start Selected extract

Every morning, John Lokitis Jr. would step outside his rowhouse and survey a kingdom of empty lots. The year was 2002, and at 32, he had become the unofficial mayor of nowhere. The last caretaker of Centralia, Pennsylvania, a town that had been burning underground for forty years and officially no longer existed.
His morning routine never varied: mow the vacant lots where neighbors' houses once stood, check the cemetery benches for needed touch-ups, maybe hang fresh Christmas decorations if the season called for it. Then he'd drive 120 miles roundtrip to his state police job in Harrisburg, returning each evening to a place the government insisted was uninhabitable.
Insurance companies are abandoning wildfire-prone neighborhoods. Officials draw new flood evacuation zones that include streets where people have lived for generations. The question Centralia's holdouts answered for decades is becoming common: When they tell everyone to leave, what actually happens to the people who refuse to go?
Centralia offers something more useful than historical curiosity. When officials declare your neighborhood uninsurable, when buyout programs offer pennies on the dollar, when your community starts hemorrhaging residents but you can't afford to leave or won't abandon elderly parents or simply refuse to surrender the only place that's ever felt like home, what actually happens? Not in policy papers, but in the daily mechanics of living in a place the outside world has written off as already gone.
Running a Town on Paper
When Congress allocated $42 million in 1984 to relocate Centralia's 1,000 residents away from the underground coal fire, most took the buyout and ran. But a handful refused, accidentally creating the strangest municipal experiment in American history.
How do you run a town when the town officially doesn't exist?
Surprisingly normal bureaucracy mixed with surreal adaptations. Centralia still had a town council and mayor. They held regular meetings, paid municipal bills, and maintained official records. This continued even after the state seized all their properties through eminent domain in 1993.
The residents had become squatters in their own homes, but they'd discovered an unexpected silver lining: no property taxes. Since the state now owned the deeds, it was responsible for municipal costs. The town's highest bill in 2011? $92 from PPL Electric. The budget remained "in the black."
Meanwhile, the holdouts had developed an almost supernatural ability to coexist with their underground nemesis. They knew which sidewalks to avoid when ground temperatures hit 1,000 degrees. Hot enough to melt shoe soles. They could read the warning signs of new venting, recognizing the sulfurous smell that meant fresh cracks had opened overnight. And they'd learned the odd benefits of living above an inferno: tomatoes grew in midwinter, and sidewalks never needed shoveling.
Fatalism as Survival Strategy
John Lokitis Sr., then 68, captured the holdout mentality when asked about the danger:
"Why worry about it? When it comes, it comes. I don't give a rat's ass."

end Selected extract
start Source excerpt

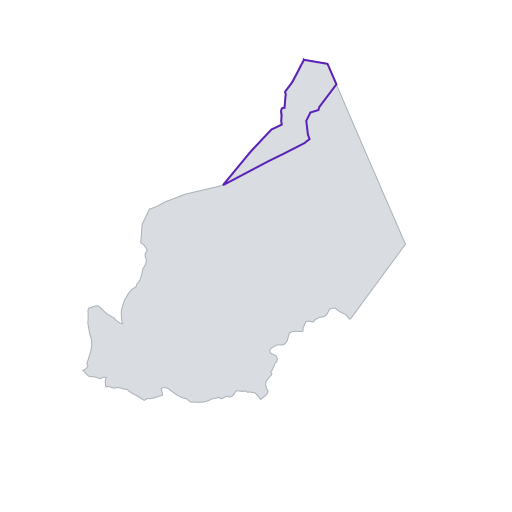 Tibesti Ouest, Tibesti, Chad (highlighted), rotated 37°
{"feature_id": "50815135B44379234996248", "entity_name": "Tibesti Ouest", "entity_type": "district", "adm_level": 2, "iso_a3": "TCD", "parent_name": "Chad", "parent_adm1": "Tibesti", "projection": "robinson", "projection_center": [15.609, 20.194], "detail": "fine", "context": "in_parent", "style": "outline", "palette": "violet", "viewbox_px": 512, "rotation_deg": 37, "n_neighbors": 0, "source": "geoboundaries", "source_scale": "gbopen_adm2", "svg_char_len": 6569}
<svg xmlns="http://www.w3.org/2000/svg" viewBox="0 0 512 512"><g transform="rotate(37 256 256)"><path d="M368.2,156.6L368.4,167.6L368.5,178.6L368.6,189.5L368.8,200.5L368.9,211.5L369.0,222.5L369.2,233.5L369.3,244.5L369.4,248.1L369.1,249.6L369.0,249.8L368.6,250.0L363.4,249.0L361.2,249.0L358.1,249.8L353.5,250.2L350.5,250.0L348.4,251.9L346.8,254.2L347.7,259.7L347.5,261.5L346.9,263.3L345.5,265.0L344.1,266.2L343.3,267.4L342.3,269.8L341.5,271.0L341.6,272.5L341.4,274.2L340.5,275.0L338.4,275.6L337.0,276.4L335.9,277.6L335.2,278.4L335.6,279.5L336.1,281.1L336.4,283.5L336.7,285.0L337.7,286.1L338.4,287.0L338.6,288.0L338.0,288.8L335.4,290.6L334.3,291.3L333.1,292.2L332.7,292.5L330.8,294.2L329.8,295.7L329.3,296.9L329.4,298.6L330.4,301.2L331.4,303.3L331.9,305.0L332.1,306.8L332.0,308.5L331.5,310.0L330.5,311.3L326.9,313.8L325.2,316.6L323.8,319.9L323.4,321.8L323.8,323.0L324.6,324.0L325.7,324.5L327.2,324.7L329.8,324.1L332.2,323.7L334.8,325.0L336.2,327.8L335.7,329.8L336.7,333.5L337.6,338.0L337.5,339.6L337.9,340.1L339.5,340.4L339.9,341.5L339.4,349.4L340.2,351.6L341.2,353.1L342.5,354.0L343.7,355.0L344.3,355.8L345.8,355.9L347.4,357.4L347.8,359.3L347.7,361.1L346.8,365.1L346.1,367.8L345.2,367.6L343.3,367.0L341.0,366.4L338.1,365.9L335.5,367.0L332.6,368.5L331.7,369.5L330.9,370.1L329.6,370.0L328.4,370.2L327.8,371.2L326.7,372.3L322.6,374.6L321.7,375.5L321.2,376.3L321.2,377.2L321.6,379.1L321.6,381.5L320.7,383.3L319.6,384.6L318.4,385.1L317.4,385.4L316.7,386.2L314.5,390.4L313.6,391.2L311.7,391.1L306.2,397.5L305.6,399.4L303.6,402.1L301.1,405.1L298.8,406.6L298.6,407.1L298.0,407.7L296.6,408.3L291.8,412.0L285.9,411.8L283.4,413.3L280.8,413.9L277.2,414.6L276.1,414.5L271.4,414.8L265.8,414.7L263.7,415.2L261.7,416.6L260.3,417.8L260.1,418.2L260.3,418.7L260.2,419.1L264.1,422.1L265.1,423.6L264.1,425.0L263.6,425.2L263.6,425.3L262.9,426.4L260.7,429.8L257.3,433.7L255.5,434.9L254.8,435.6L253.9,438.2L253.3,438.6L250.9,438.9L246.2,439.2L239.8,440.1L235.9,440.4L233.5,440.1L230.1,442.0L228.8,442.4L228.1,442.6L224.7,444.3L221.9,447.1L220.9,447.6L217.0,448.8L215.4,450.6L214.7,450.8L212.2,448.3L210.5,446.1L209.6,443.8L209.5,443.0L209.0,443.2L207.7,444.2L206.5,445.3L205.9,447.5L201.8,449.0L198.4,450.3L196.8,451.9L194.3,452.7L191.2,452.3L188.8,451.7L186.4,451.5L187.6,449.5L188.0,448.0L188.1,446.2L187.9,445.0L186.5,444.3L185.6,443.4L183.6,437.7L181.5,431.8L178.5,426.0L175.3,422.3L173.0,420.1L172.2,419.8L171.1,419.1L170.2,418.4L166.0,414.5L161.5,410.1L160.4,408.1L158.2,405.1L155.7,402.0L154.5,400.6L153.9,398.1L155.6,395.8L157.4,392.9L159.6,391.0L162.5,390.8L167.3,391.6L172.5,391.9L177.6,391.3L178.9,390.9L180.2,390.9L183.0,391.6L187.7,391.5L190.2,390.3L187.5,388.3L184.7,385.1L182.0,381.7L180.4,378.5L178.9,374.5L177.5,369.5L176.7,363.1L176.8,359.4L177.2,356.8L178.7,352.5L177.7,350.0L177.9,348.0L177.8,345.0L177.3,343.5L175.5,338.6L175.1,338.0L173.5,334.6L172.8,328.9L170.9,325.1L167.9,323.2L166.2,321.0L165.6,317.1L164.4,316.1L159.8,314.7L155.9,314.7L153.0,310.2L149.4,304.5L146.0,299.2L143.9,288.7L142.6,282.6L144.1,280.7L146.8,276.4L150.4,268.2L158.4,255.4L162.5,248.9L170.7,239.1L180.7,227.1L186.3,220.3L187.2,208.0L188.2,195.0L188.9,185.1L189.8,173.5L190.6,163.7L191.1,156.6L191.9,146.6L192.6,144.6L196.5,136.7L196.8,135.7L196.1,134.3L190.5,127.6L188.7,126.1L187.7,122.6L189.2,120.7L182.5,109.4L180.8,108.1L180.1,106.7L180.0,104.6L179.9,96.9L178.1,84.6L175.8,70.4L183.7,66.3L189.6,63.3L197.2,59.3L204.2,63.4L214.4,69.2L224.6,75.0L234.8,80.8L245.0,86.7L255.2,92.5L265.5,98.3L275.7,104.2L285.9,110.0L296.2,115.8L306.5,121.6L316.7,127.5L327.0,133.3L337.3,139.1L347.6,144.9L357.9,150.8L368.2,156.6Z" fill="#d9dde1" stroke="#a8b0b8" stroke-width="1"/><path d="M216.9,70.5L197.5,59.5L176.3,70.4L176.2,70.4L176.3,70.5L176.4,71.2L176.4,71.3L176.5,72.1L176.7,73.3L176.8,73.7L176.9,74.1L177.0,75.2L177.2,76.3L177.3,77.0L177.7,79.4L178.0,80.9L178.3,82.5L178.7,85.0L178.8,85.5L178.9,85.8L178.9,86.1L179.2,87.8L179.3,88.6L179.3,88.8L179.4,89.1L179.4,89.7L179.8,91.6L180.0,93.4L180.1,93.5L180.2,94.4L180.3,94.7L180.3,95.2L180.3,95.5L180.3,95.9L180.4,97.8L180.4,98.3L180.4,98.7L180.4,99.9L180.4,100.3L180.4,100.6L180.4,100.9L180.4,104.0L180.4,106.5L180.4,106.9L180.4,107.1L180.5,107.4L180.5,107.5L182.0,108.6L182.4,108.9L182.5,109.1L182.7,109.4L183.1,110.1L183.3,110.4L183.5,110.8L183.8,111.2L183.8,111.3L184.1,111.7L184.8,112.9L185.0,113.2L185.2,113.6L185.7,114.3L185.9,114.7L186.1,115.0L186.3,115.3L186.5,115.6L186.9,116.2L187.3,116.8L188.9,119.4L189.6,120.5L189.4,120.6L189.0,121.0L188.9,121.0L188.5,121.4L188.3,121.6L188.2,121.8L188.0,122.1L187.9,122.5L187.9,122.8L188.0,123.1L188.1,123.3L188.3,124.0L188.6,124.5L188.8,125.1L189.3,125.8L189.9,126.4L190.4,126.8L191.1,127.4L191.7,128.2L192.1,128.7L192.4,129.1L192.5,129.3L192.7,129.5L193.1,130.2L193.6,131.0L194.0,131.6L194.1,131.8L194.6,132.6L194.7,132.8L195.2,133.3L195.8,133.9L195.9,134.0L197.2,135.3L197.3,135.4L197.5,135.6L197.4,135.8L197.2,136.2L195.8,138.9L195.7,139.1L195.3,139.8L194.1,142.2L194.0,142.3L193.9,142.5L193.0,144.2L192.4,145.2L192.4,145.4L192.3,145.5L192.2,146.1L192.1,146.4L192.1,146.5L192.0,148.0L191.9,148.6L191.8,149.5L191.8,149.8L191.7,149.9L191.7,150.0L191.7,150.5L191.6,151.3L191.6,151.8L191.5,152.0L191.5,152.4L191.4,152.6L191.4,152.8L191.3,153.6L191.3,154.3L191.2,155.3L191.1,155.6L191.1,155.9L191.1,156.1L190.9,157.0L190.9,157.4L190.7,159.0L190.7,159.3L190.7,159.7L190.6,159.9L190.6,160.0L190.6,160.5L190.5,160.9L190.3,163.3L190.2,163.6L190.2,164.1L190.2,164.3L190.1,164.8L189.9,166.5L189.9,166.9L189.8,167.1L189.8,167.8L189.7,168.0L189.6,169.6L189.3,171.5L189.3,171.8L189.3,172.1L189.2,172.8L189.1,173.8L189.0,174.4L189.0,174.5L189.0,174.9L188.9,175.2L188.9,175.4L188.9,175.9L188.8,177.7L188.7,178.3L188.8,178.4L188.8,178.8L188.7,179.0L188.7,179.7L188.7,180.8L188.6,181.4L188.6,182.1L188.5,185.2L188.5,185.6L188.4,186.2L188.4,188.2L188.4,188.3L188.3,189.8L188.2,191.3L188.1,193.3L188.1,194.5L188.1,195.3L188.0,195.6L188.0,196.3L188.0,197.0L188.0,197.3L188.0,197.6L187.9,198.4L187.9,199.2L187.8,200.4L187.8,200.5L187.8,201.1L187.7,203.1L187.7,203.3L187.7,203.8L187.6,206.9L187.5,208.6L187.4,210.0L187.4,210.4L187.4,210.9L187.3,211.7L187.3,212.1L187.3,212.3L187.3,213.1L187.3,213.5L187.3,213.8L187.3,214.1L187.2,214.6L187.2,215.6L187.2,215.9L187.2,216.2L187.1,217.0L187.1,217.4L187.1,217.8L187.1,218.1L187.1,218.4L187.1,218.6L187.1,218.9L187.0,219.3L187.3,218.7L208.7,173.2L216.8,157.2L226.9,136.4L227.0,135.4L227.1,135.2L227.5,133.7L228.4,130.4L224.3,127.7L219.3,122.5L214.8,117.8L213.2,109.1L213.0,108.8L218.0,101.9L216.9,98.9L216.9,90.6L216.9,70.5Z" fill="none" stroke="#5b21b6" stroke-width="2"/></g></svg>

end Source excerpt

Short task A:
According to the piece on Centralia, what was the town's highest bill in 2011?
Short task B:
Pick up the piece on Centralia's holdouts after its last sentence and continue it.

Written answer A:
A $92 bill from PPL Electric.

Written answer B:
That kind of fatalism sounds like giving up, but it's actually the only way to stay sane when you've decided the ground beneath your feet matters more than the fire inside it. Not denial. A conscious choice to live with risk rather than flee from it. Different from surrender, even if the outcome might be the same.
His son's attachment ran deeper and more complicated. The Lokitis family had called Centralia home since the early 1900s. After his grandfather died in 2002, John Jr. found himself increasingly alone, but he doubled down on his self-appointed role as the town's groundskeeper.
When he mowed those vacant lots each morning, was it meditative? Mournful? Defiant? Probably all three, depending on the day.
The surreal nature of this persistence showed up in telling details. In 2010, Christmas decorations still adorned the street lamps along empty streets. A large manger scene occupied the main intersection. A manger scene for an audience of twelve.
This is what attachment to place looks like when you strip away everything rational. The property values, the safety considerations, the social infrastructure. What's left is something harder to quantify and impossible to argue someone out of.
Networks That Replace Everything
The remaining residents created informal systems that replaced traditional community infrastructure, but informal networks have limits that formal infrastructure doesn't. The Ukrainian Catholic church remained in use, providing both spiritual and social connection for the scattered holdouts. The volunteer fire department kept operating, though someone had scraped the Centralia name off the building. When someone needed an ambulance, it came from Mount Carmel. If the dispatcher could figure out where in the unmapped ghost town to send it.
Even when the U.S. Postal Service revoked the zip code in 2002, the residents adapted. They simply used neighboring Mount Carmel's zip code, creating the bureaucratic absurdity of living in a town that didn't appear on maps or GPS systems. Mail still arrived. Life continued.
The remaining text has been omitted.